Paradox without self-reference?

"Everyone behind me is thinking an untruth."

Readings

  • [Required] cite:yablo93
  • [Recommended] J. C. Beall. 2001. Is Yablo's Paradox Non-circular? Analysis, 61:3, July, 176-87. doi:10.1111/1467-8284.00292
  • Graham Priest. 1997. Yablo's Paradox. Analysis, 57.4, October, 236–242.
  • Roy A. Sorensen. 1998. Yablo's Paradox and kindred infinite liars. Mind, Vol. 107, No. 425, Jan, 137-155.
  • Laurence Goldstein. 2006. Fibonacci, Yablo, and the Cassationist Approach to Paradox. Mind 2006 115: 867-890. doi:10.1093/mind/fzl867

The new paradox

Kripke's example

@(Jack) Jack is short.@

  • Self-reference is not sufficient for paradox. But it is often thought necessary.
  • Stephen Yablo thinks that it is not necessary. Consider an infinite series of sentences :

@(S1) All the sentences below from (S2) onwards are not true.
(S2) All the sentences below from (S3) onwards are not true.
(S3) All the sentences below from (S4) onwards are not true.
...
(Sn) All the sentences below from (Sn+1) onwards are not true.
...
@

  • What if the sequence is finite?

Significance

  • Is self-reference necessary for paradox?
  • Separation of object language from meta-language does not avoid ungroundedness.

Any circularity?

  • Yablo says that his paradox is "not in any way circular". Is this correct?
  • Consider "Everyone behind me is lying." The speaker refers to himself.
    • But not referring to its own truth / falsity / goundedness.
    • Using eternal sentences (without indexicals and context dependence) to eliminate circularity -
      "Everyone south of position X1 is lying at time T.",
      "Everyone south of position X2 is lying at time T." ...
    • Problem: How to define this list of sentences?

Sorensen

@As a finite thinker, Yablo can only generate his infinite sequence with a quantified expression of the form

(Yn) For all k greater than n, Yk is not true.

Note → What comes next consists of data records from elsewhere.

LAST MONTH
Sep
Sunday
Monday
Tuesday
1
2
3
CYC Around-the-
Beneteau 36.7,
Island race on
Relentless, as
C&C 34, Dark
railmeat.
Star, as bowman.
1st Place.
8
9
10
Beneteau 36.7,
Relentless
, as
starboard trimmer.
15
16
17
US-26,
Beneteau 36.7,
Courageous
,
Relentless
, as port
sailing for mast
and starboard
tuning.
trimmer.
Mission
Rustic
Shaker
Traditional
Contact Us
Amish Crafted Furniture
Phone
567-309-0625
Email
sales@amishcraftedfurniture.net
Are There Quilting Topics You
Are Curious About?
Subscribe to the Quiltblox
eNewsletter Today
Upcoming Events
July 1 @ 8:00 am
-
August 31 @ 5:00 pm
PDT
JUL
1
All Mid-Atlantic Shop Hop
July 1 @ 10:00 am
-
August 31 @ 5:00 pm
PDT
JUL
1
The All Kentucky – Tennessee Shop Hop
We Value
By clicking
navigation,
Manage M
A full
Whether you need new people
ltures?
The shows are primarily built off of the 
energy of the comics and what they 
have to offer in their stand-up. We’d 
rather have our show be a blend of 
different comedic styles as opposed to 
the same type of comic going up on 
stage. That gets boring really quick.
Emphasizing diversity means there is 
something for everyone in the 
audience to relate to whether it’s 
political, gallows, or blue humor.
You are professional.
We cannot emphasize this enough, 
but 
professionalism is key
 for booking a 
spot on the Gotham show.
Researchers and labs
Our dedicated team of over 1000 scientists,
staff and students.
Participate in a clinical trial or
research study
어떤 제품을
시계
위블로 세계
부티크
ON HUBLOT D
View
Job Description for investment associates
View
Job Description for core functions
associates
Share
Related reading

The need for this proposition is disguised by casual presentations that merely list the first few members and then recourse to a vague "etc. and so on", or This explicit (Yn) formulation is self-referential in the sense that (Yn) uses its own location in the sequence as a reference point to specify which statements are not true i.e. the statements after (Yn).
@

  • It is possible that as finite beings our finite description of the paradox must involve self-reference in order to specify the infinite list of sentences.
  • But this does not imply that the paradox itself is self-referential.

@The sentence exactly the same as this sentence except that the first ten words have been deleted.@

Beall

@Priest has shown that any description we employ to pick out (or otherwise define) a Yabloesque sequence is circular; this much Sorensen concedes. From here, however, it is a small step to the circularity of the sequence itself. We are fixing the reference of ‘Yablo’s paradox’ via (attributive) description, which means that ‘Yablo’s paradox’ denotes whatever satisfies the given reference-fixing description. The situation, however, is this: that the satisfaction conditions of our available reference-fixing descriptions require a circular satisfier – a sequence that involves circularity, self-reference, a fixed point. Given all this, it follows that the reference of ‘Yablo’s paradox’ is circular. The upshot of this is apparently missed by Sorensen; the upshot is that, unless we find some other way of fixing the reference of ‘Yablo’s paradox’, we are stuck fixing it on a circular sequence – a sequence containing fixed points, self-reference, etc.@

  1. Reference is fixed either by demonstration or description.
  2. The referent of "Yablo's paradox" is not fixed by demonstration.
  3. So it is fixed by description.
  4. All possible descriptions for fixing the referent of "Yablo's paradox" require that the referent be a circular sequence.
  5. So the referent of "Yablo's paradox" is indeed circular.

Reply

  • "All possible descriptions" vs. "all humanly possible descriptions"
  • Suppose there is a supermachine that prints out instances of Sn: ∀x≥(n+1) Sx is not true.
    • S1: ∀x≥2 Sx is not true.
    • S2: ∀x≥3 Sx is not true.
    • S3: ∀x≥4 Sx is not true. ...
  • The specification of the supermachine involves self-reference, but not the completed list. (1s for S1, 0.5s for S2, 0.25 for S3 ...)
  • Issue: Is this list well-defined?